The city’s name comes from the Celtic word “hall” which roughly translates to “place of salt preparation”. In Mediaeval times the salt springs were the basis of the city’s wealth. The world’s oldest guild “Salzwirker-Brüderschaft im Thale zu Halle” still boils salt in the former “royal saltworks” according to ancient traditions. Halle’s historical city centre, which is nearly completely intact, contains restored historical townhouses, old churches, parks, vibrant pub miles and picturesque stretches along the Saale river. The Castle Ruins of Burg Giebichenstein and the Moritzburg Foundation - State Art Museum mean that Halle is home to the oldest and the youngest castles on the Saale river.

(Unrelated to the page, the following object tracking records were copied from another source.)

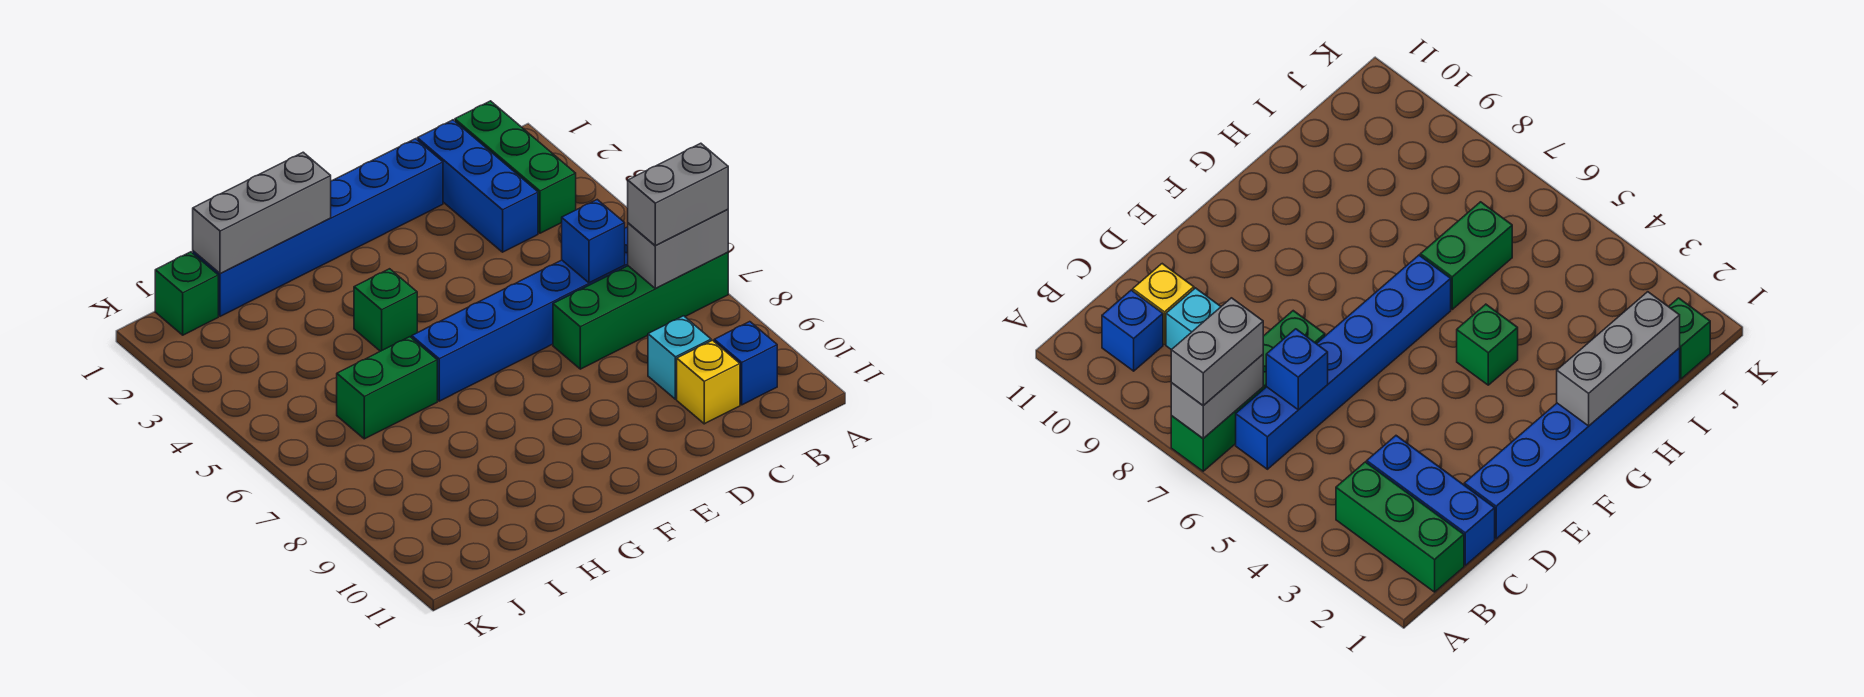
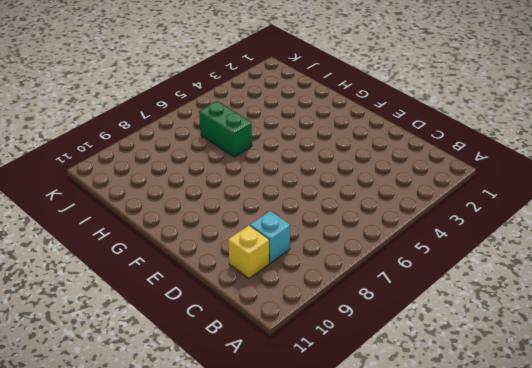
none -> green 1x4 brick [553,252,728,369]
none -> green 1x3 brick [455,101,576,233]
none -> blue 1x6 brick [411,227,628,401]

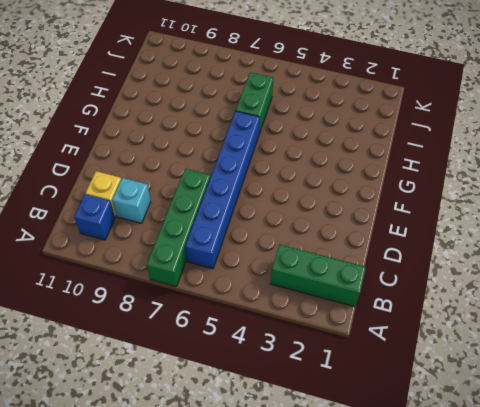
none -> blue 1x3 brick [417,120,538,252]
none -> blue 1x6 brick [193,139,443,316]
none -> green 1x1 brick [354,269,417,351]

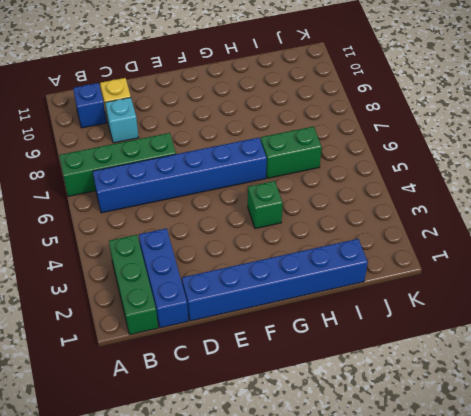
none -> green 1x1 brick [155,252,218,335]
none -> grey 1x2 brick [628,209,728,288]
none -> blue 1x1 brick [562,200,625,283]

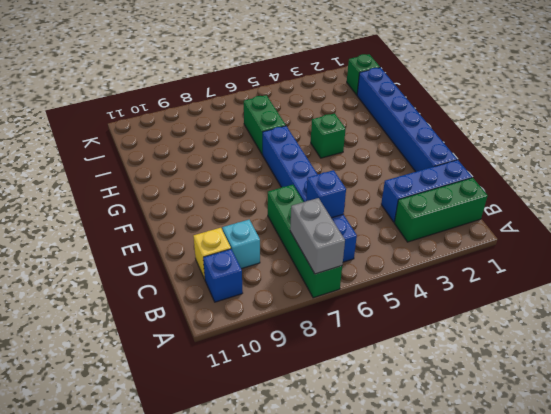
none -> grey 1x3 brick [193,152,331,274]
none -> grey 1x2 brick [628,143,728,246]

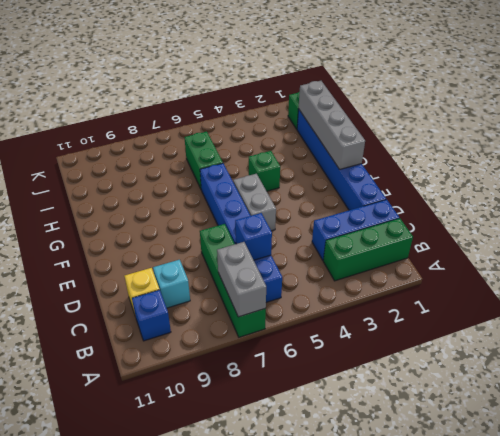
grey 1x2 brick [233,174,276,231] -> grey 1x2 brick moved to [628,143,728,246]
grey 1x4 brick [299,81,365,169] -> grey 1x3 brick [193,152,331,274]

The former orphanage and school of the Francke Foundations form a cultural and science cosmos to rival any in Europe. Located in the largest group of half-timbered buildings in Europe, the Francke Foundations are home to a unique collection of art and curiosities, a baroque-style backdrop library, and the oldest secular boys’ choir in Germany: the “Stadtsingechor zu Halle”.

The original death mask of the Reformer Martin Luther and prints of his hands are on display at the Market Church. The neighbouring Library of Our Lady is regarded as the oldest protestant church library in Germany, housing valuable objects and manuscripts from the Reformation period. 

Halle is a city of music, theatre and art. Thousands of visitors are attracted to the city by its international Handel Festival, five theatre and opera stages, the state orchestra and more than 60 cultural institutions with numerous galleries and meeting places for artists. Halle is also home to Martin Luther University, a 500-year-old institution steeped in tradition, the German Federal Cultural Foundation, and the Leopoldina – the only German National Academy of Sciences. The famous, 3,600-year-old Nebra Sky Disk, one of the most important finds of the Bronze Age, is also on display in Halle. Halle entices you with “art of the chocolatier”, produced in the oldest chocolate factory in Germany.